5/ the PS3 has BLU-RAY capable of 50 GB ( dual layer ), xbox360 has norma DVDs capable of 9 GB, and this is more than huge difference, because this will allow exclusive ps3 games to be a lot more bigger with more extras, CGs, and contents than exclusive xbox360 games. ( GT5 the best example here )

There are obviously positives to large media.

But in the end: How many developers will have the money to fill a 9GB DVD, let alone a 25GB BR disk?

And there is the issue of a HDD standard on the 360.

Overall most of your points are mangled and contrived to push forth your agenda of "PS3 > 360". Having an opinion is fine, but so far every post has been the same. e.g.

because those games just cant be made for xbox360, xbox360 doesent have the power to run them, so the experience of gameplay will be totally different betweeen exclusive well developed ps3 games, and exclusive well developed xbox360 games.

the main difference in next generation games will be not in graphics quality, but on animations, physics, and AI. And the PS3 is far better in those domains than xbox360, and you will experience this by yourself in the end of 2007 ( the photo realistic GT5 than MGS4 with a full simulated world by ps3). PERIOD

You claim the above, without any proof in final software.

I am glad you are a fan of the PS3, and by all means enjoy your future purchase, but your posts lobbying for the PS3 and misrepresenting the market is tiresome. Some advice: If you want to stick around much longer, change your tune or you may find out that the mods really dislike trolls. Just some friendly advice.
 
Acert93 said:
4/ PS3 could do a lot more pixel shaders than xbox360, and this too a huge difference for genius developers.

Are you sure about that ;)

The 360 can dedicate all its resources to Pixel Shading, RSX (based on the little we know) cannot. Having the Xenon CPU tesselate HOS and directly feed the information to the GPU to shade them could create an environment where the GPU is dedicated almost entirely to Pixel Shading.

While the PS3 can do this with CELL-RSX, that would mean that the RSX VS sit idle. i.e. Some of the RSX performance would be neglected and useless.

And there is always that issue of effeciency. The C1 has a very different approach to shading, using an array instead of fixed pipelines. ATI is confident that this will be more effecient in the end than a traditional design.

And the Xenos GPU also has a tesselation unit to more geometry than just what can be generated on the cores can be created internally...
 
Acert93 said:
The 360 can dedicate all its resources to Pixel Shading, RSX (based on the little we know) cannot. Having the Xenon CPU tesselate HOS and directly feed the information to the GPU to shade them could create an environment where the GPU is dedicated almost entirely to Pixel Shading.

While the PS3 can do this with CELL-RSX, that would mean that the RSX VS sit idle. i.e.
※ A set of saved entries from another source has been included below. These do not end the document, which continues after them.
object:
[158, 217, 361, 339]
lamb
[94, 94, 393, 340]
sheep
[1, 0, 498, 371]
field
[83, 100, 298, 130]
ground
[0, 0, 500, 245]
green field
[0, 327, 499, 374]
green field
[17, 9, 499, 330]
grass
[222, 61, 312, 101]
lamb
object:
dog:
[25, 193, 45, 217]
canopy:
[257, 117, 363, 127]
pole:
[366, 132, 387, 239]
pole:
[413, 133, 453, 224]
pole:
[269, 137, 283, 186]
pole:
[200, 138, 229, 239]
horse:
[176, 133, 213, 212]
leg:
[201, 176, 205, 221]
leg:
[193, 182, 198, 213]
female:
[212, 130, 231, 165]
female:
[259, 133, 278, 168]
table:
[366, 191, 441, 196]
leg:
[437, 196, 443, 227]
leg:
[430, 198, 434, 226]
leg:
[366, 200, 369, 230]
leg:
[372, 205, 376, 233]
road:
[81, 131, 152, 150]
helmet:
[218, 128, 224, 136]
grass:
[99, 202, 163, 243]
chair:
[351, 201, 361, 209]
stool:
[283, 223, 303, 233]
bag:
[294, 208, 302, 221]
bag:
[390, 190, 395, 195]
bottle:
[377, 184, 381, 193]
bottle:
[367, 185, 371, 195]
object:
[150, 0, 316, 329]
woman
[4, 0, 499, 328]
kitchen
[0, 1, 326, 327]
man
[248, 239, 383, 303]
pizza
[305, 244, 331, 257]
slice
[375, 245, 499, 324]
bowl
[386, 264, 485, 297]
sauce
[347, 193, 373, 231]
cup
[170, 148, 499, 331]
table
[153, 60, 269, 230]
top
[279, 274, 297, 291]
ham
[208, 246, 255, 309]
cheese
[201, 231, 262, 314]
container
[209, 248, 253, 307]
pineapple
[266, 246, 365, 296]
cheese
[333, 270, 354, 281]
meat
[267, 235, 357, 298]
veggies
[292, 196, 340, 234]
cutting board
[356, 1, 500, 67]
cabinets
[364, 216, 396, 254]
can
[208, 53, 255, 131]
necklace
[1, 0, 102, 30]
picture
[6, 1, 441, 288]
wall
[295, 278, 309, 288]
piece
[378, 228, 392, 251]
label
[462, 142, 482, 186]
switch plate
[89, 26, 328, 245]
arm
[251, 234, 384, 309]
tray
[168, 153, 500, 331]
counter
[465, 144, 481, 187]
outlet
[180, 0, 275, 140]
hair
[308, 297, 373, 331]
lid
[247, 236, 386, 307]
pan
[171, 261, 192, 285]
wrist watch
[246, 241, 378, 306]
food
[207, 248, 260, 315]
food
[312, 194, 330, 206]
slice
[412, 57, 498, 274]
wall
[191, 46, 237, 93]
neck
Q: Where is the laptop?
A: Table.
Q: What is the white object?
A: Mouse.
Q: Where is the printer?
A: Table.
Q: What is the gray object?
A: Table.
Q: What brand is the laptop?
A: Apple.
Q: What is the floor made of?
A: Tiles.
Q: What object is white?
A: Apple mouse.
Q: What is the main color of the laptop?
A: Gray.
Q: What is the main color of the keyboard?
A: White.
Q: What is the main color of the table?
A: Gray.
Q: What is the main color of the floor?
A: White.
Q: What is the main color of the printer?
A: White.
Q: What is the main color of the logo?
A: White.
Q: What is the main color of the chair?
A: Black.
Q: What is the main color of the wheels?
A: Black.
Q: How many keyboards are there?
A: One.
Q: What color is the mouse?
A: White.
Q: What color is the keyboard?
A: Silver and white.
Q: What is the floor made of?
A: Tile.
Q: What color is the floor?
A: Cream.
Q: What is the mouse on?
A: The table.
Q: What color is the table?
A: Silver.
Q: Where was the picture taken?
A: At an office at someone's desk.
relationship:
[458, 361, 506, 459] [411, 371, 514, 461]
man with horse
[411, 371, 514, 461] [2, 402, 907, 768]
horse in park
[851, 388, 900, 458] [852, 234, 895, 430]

Some of the RSX performance would be neglected and useless.


I agree with all your posts mainly, but the above is not entirely true.

The fact that Cell might handle vertex data doesn't necessarily mean that the RSX vertex shaders would just sit idle. The VS could very well handle geometry of their own on top of the information Cell is sending it. It's not an exclusive deal, both can work on geometry at once, therefore there is the potential for having very high polygon counts since both are calculating triangles.

For example, Cell might be handling geometry for the environments and RSX handles the characters. Still better than RSX hadnling everything on its own, which can be done, it's all up to the developers really.

Also, Cell might just be helping RSX with cloth, water and hair animation, leaving the VS free to handle all sorts of other aspects in the scene. Certainly not sitting there idle while Cell finishes.